One thing Goodfellow does especially well is education.  That's something that's very important because base residents are coming from all over the country, often from places where water shortages rarely occur.  "We have several events where we educate everyone from kids in our daycare to troops in the dining hall about water and energy conservation," Lumsdon says.  "We talk to facility managers about water conservation monthly, and we have a 24/7 hotline where on-base leaks can be reported."

Implementing water conservation measures, Silver says, is as easy as having an all-around plan and promoting it.  "There are simple solutions.  We do as much outreach as we can."

San Antonio has long been lauded as a Texas city that knows how to conserve.  Recently celebrating the 10th anniversary of its groundbreaking, Toyota knew water was a precious resource in San Antonio, and the company built its manufacturing plant with that in mind.

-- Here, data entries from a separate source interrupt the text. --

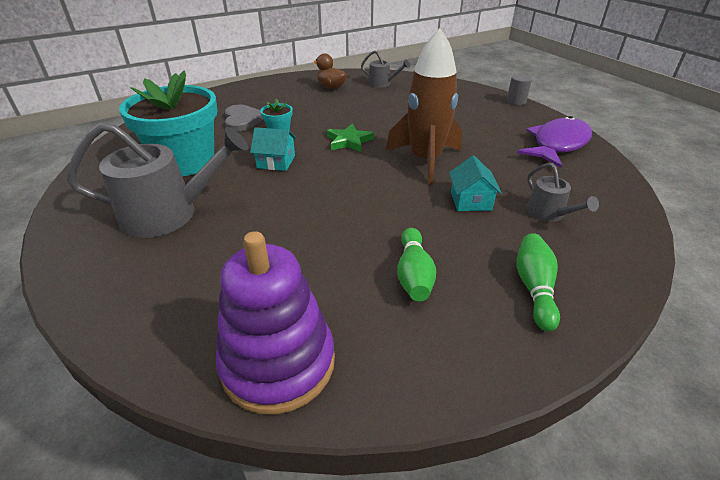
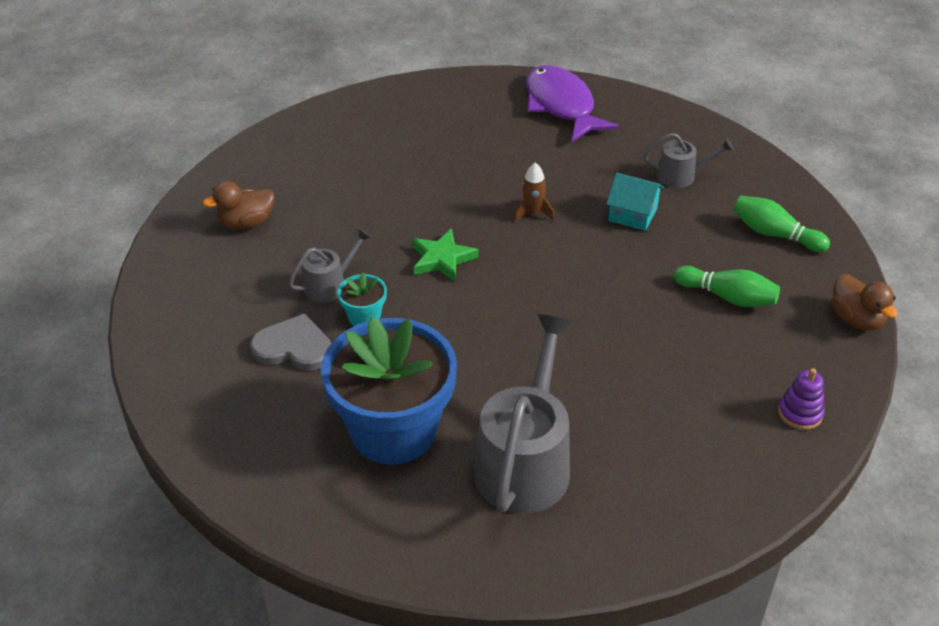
camera: 65 degrees left, 5 degrees up
(185, 162) = (393, 430): turquoise flower pot -> blue flower pot
(276, 162) = (453, 340): turquoise house -> none
(278, 363) = (800, 413): purple stacking toy -> purple stacking toy, size x0.44
(382, 84) = (279, 169): grey watering can -> grey watering can (329, 285)
(425, 160) = (532, 213): brown rocket -> brown rocket, size x0.40
(458, 386) = (856, 319): none -> brown duck
(516, 101) = (436, 82): grey cylinder -> none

"Water is a major component of the vehicle building process," states Jorge Garcia, Manager, Plant Engineering.  "We knew we were building in a water sensitive area (Edwards Aquifer), and we knew San Antonio had an extensive network of recycled water available for industry.  Toyota analyzed the water quality and determined, after filtering and cleaning, it could be used."

The plant uses 1 million gallons of recycled water each production day to irrigate developed areas, for its cooling towers and in the vehicle cleaning process.  "Although recycled water is cheaper to purchase than domestic water, once we apply the required filtering, costs begin to equal those of domestic water," Garcia says.  Still, Toyota's commitment to conservation overrode this issue.

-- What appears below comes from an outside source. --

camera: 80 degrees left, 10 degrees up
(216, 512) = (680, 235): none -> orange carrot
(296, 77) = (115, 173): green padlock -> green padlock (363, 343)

In addition to manufacturing operations, plant offices also have timed faucets and auto-flushing commodes.

"Toyota's two basic principles are continuous improvement and respect for people.  We extend respect to the communities our plants are in.  We saw a critical water issue in San Antonio, and we decided to use recycled water," Garcia states.

Texas Instruments' Richardson, Texas, facility has the distinction of being the world's first LEED (Leadership in Energy and Environmental Design)-certified semiconductor manufacturing facility.  Conserving Texas water was just one process that helped them earn that title.

"We implement water reuse a lot-it accounts for 26% of our water use globally, primarily in manufacturing processes and building cooling," reports Lara Hussain, Director, Sustainability Stakeholder Relations.  "Water reuse has dramatically reduced our water use overall.  It gives us more efficient operations and quick returns, plus we're giving back to the community."

The Richardson fabrication facility takes advantage of reused water for product rinses, cooling towers and air abatement systems.  It has a rainwater storage pond, which collects air conditioning condensate and rainwater for irrigation needs.  And the administration building, certified LEED Gold, has low-flow toilets and waterless urinals.

"All of Texas Instruments' new buildings have these features, and existing buildings are being retrofitted with more efficient plumbing during bathroom renovations," Hussain says.

These physical projects show how to manufacture products with less water, and that inspires employees.  "The Richardson facility is a good example.  Employees were using these processes for the first time, and it inspired them to come up with even more ideas for water-saving improvements," Hussain says.

"It's just a part of how we do business.  It's been in our DNA for a long time."